#### [EXERCISE DESCRIPTION]
Count how many lines in the items below contain the word "watch", treating uppercase and lowercase as different, and reply with only that number.

◇ ◇ ◇ ◇ ◇

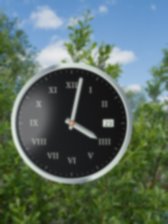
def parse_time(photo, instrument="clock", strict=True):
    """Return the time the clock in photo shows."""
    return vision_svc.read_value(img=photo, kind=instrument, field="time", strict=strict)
4:02
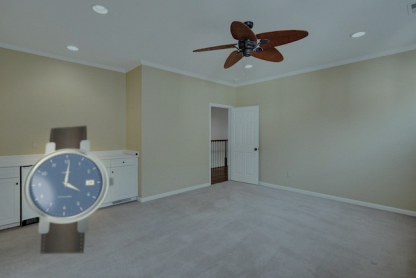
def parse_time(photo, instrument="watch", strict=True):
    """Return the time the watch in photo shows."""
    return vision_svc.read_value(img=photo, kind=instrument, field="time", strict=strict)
4:01
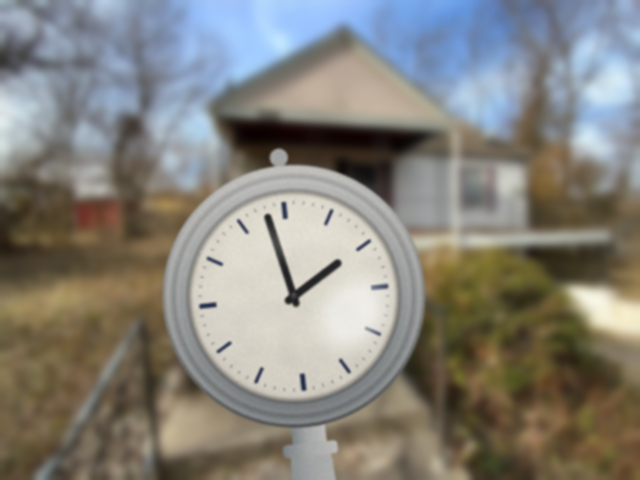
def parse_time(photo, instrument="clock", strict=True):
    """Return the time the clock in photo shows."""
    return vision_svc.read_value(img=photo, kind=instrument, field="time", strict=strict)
1:58
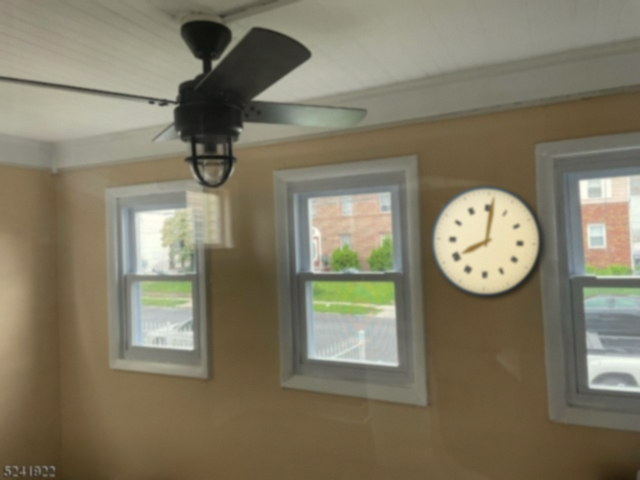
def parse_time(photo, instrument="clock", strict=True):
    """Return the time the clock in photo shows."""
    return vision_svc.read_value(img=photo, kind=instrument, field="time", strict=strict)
8:01
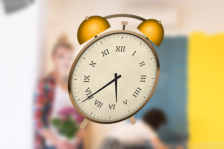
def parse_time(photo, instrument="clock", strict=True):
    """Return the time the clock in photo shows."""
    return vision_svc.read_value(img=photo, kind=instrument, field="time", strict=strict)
5:39
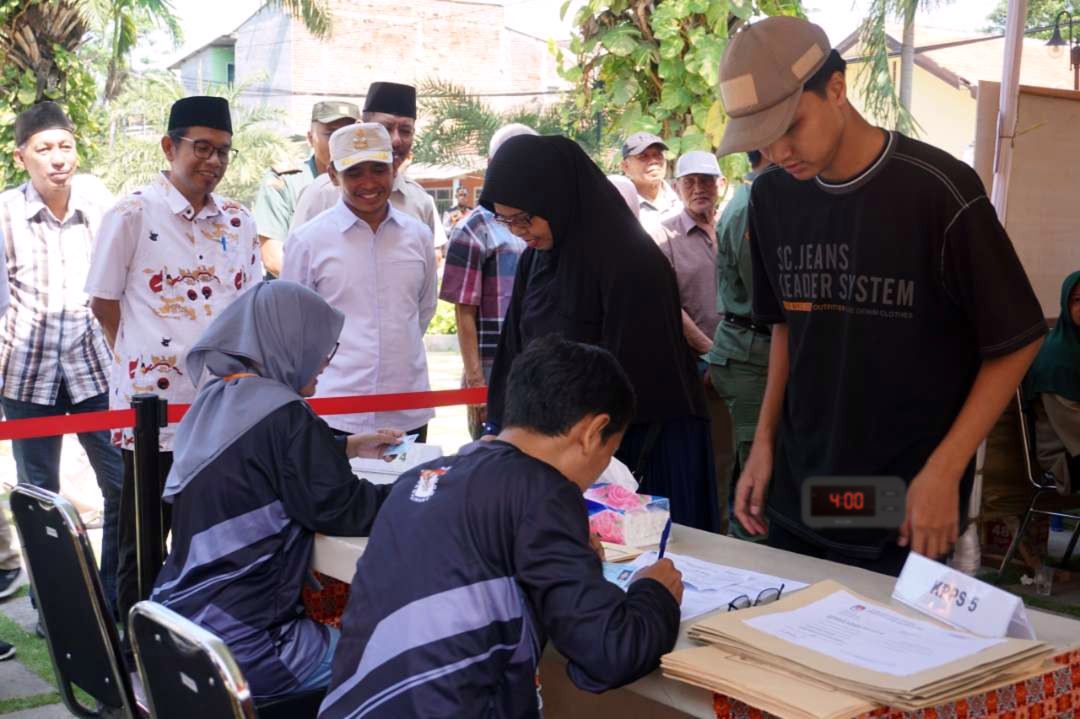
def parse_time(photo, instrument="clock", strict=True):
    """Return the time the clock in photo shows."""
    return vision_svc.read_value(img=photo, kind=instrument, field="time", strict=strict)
4:00
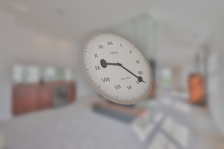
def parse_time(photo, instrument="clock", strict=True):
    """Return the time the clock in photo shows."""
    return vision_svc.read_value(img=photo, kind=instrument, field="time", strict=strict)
9:23
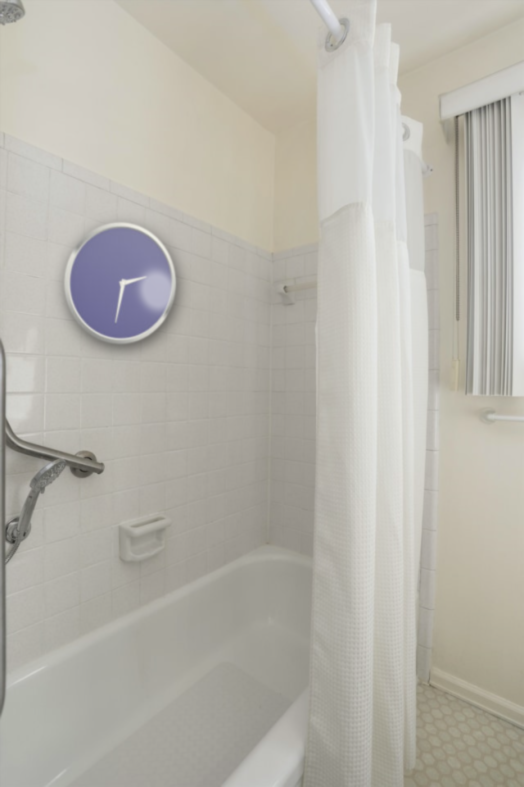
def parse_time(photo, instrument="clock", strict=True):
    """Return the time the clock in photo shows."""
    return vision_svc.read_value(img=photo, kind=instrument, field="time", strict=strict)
2:32
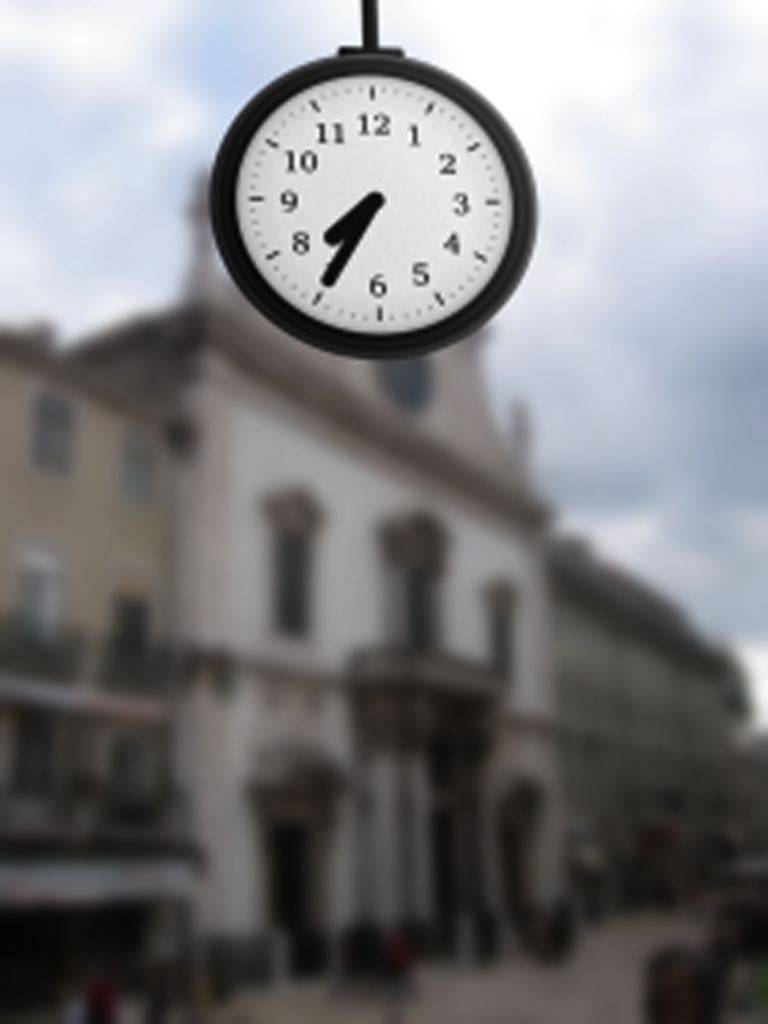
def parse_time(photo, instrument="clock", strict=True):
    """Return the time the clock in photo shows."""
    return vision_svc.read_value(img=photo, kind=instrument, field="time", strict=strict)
7:35
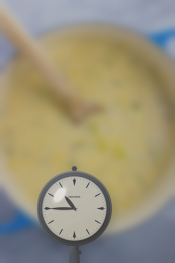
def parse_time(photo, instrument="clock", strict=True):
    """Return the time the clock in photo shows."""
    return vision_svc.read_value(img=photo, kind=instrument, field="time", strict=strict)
10:45
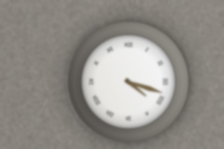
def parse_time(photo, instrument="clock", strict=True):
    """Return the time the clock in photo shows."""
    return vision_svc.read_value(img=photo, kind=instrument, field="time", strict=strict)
4:18
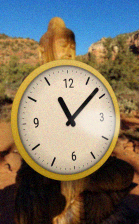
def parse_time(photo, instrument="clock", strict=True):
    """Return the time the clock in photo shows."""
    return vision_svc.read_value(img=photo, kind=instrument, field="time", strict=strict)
11:08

◇ ◇ ◇ ◇ ◇

#### [ANSWER TO THIS PROBLEM]
2